Sam Wood |
King’s Row (1941) is Wood’s, and Ronald Reagan’s, most famous claim to screen immortality, but it’s not really a director’s film. In Hollywood’s Golden Age (1920s-1960s), the studio house style was frequently more the immediately recognizable factor in a film, rather than the sum of its individual contributors. King’s Row is one of the finest studio films. It brims over with the energy and vitality of Warner Brothers seamless teamwork. At this point in his career, Sam Wood had made his fair share of good and patchy films (and much in between). However, working with a thoroughly talented group of people including producer Hal Wallis, designer William Cameron Menzies, cinematographer James Wong Howe, screenwriter Casey Robinson and brilliant house musician Erich Wolfgang Korngold, he fashioned in this instance a sombrely effective piece of film craft that is now acknowledged as one of Hollywood’s first and finest small-town melodramas.

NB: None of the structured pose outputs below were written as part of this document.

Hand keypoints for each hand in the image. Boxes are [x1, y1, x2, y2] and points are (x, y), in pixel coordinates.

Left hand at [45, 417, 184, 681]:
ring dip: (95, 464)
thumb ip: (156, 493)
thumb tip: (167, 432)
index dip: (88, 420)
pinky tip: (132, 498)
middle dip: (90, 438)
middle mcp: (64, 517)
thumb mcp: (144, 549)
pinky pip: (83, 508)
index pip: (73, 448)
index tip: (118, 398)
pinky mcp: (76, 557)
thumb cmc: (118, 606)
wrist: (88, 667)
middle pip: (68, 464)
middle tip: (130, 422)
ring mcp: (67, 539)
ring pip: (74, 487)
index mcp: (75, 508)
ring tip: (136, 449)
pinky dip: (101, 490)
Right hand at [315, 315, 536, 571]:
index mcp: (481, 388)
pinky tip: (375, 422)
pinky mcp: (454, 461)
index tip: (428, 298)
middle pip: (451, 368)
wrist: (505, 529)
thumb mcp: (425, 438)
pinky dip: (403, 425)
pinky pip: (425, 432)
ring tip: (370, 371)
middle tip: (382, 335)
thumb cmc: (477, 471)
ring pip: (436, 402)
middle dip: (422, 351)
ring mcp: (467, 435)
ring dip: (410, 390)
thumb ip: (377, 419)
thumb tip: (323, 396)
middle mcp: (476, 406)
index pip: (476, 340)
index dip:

Prefiguring Peyton Place (mark Robson, 1957by over a decade, and like that film based on a popular best-selling novel, King’s Row dissects a small, turn of the century American community through the eyes of young, idealistic medical student (Robert Cummings, surprisingly intense and convincing in the part). In the process, he discovers and confronts sadism (local surgeon Charles Coburn “punishes” certain patients who have incurred his moral disapproval through unnecessary butchery), madness, murder-suicide, and emotions that run high on both sides of the tracks.

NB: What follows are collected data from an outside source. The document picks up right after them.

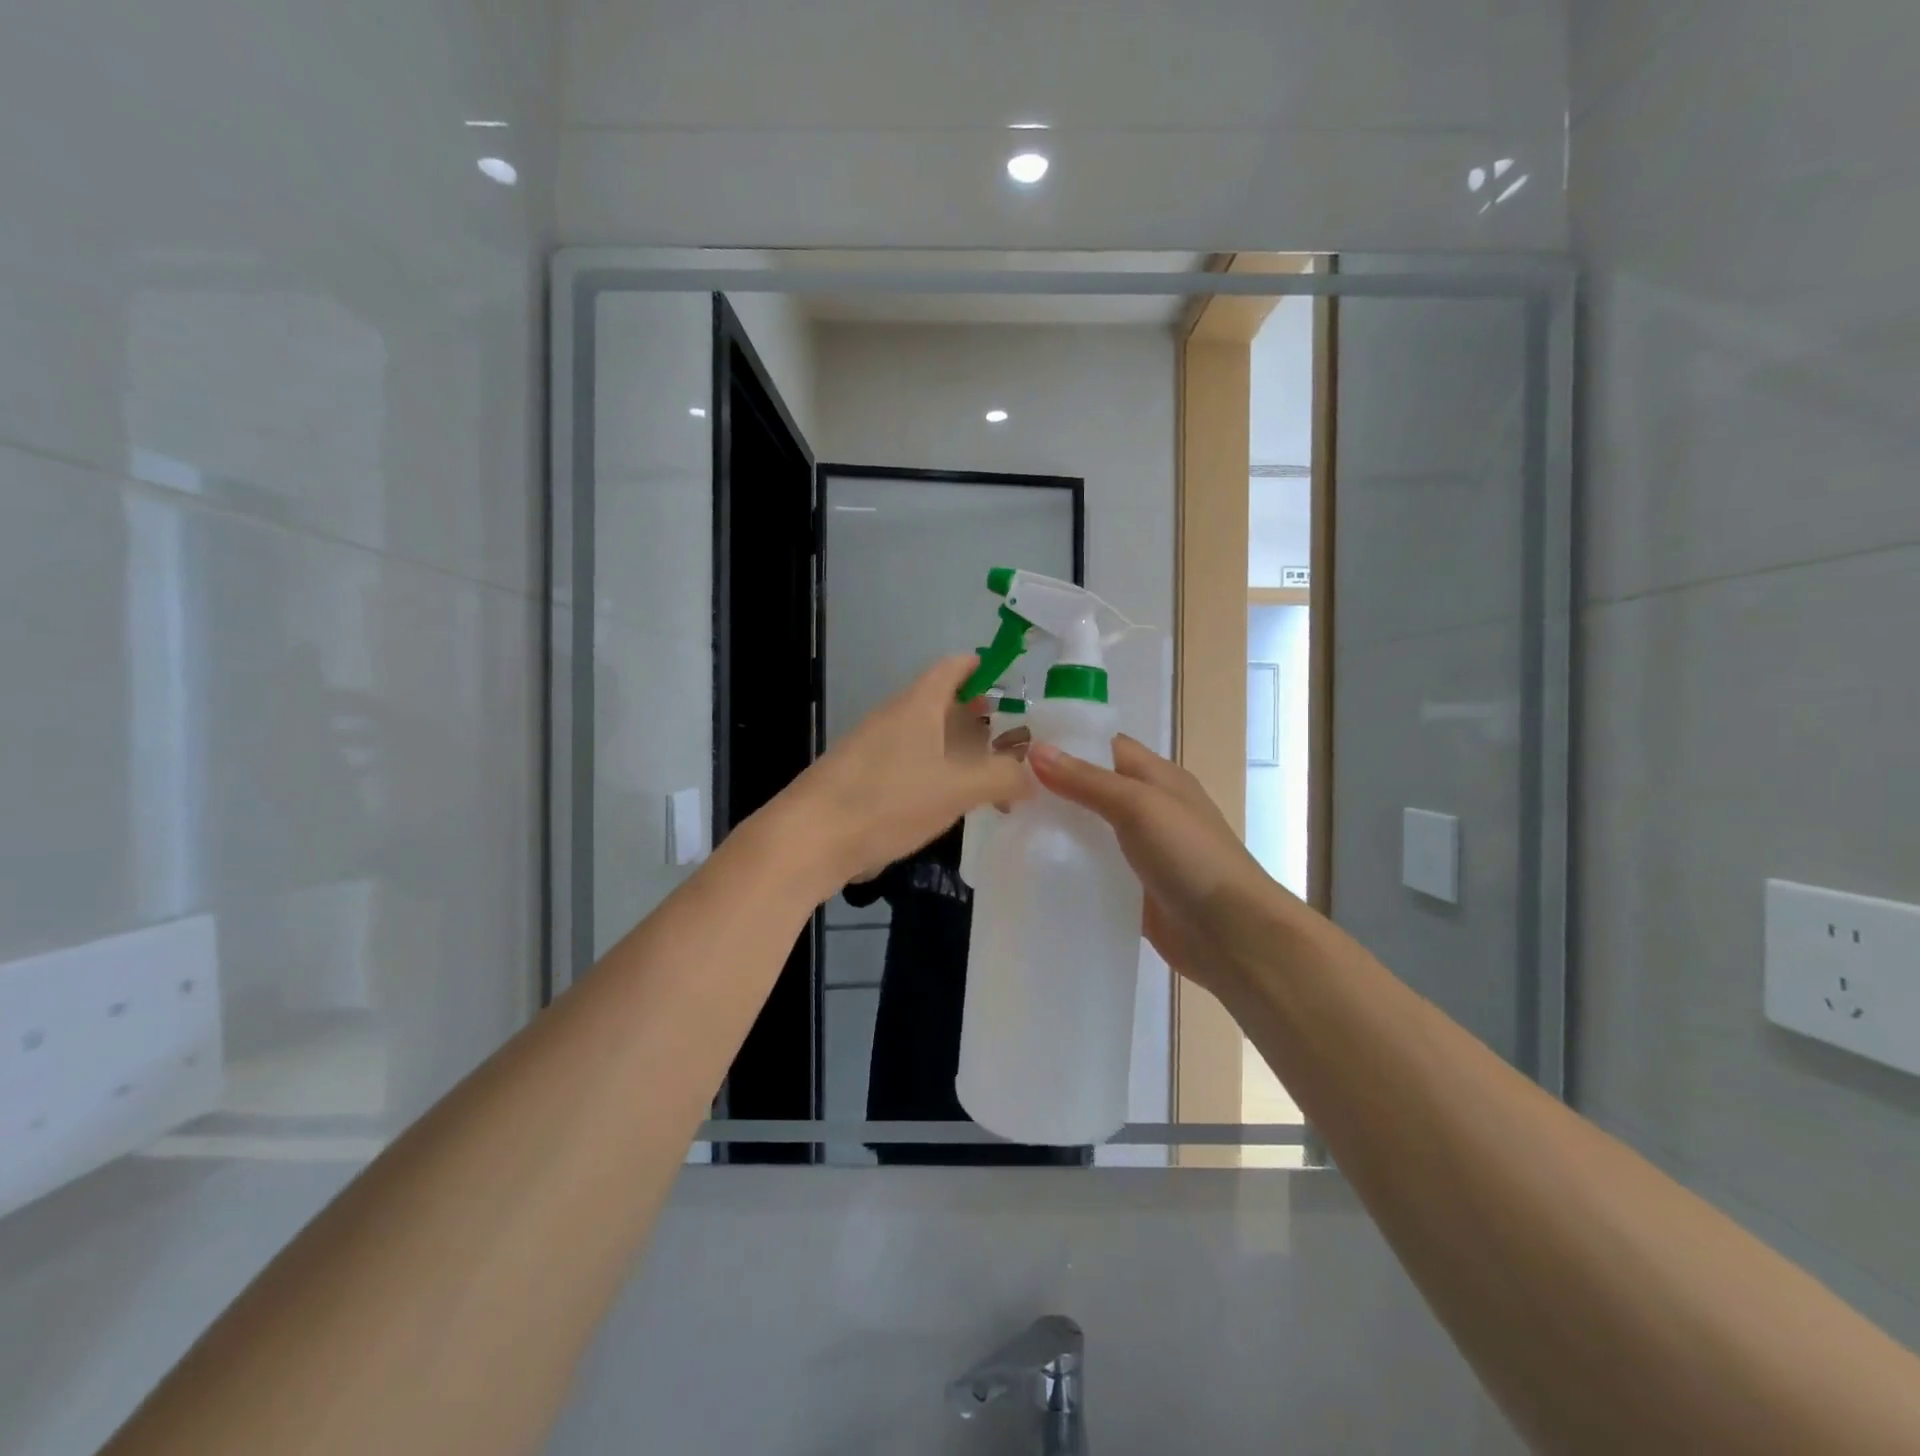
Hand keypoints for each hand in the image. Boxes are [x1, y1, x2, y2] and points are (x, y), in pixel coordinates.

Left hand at [784, 656, 1031, 890]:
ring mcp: (872, 748)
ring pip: (924, 736)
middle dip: (976, 716)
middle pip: (940, 703)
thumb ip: (1001, 777)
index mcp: (917, 705)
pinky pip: (907, 763)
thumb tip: (1030, 775)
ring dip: (956, 749)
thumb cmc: (888, 801)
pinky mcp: (860, 778)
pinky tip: (947, 802)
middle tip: (1010, 738)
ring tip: (987, 774)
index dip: (980, 667)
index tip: (1008, 679)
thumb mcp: (956, 789)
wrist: (809, 839)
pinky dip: (934, 772)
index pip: (952, 668)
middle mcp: (893, 717)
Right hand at [1028, 734, 1289, 1001]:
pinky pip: (1091, 866)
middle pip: (1090, 785)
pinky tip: (1034, 867)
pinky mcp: (1130, 886)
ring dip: (1054, 825)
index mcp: (1155, 776)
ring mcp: (1139, 849)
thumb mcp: (1139, 806)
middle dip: (1049, 786)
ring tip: (1006, 826)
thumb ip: (1087, 780)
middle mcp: (1146, 807)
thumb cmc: (1190, 856)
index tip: (1013, 749)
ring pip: (1087, 827)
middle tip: (1000, 793)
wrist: (1230, 934)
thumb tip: (1034, 749)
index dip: (1061, 743)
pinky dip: (1066, 862)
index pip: (1102, 745)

One of the film’s major assets is Ann Sheridan as the spunky Irish girl from the wrong side of the tracks. Her characterization showcases her warmth and intelligence, and she makes the most of her emotionally demanding scenes with Ronald Reagan. Some of Warner’s best scene-stealers in the business are also prominent in the cast, among them Claude Rains as the tortured, ill-fated Dr Towers; Betty Field plays the mentally ill Cassie Towers whose fate determines the Cummings character to take up medicine. Charles Coburn contributes an atypically dark performance as the chilling surgeon who “punishes” Ronald Reagan for his “sins”, and Judith Anderson is genteelly complicit as Coburn’s wife. But best of all is Ronald Reagan, bland and opportunistic but crossing one too many psychotic doctors to end up leglessly shouting “Where's the rest of me?”
Ann Sheridan, Robert Cummings, Ronald Reagan, Kings Row |
KINGS ROW is Wood making the Warners machine deliver. EAST OF EDEN, which is influenced by it, is Kazan doing the same thing.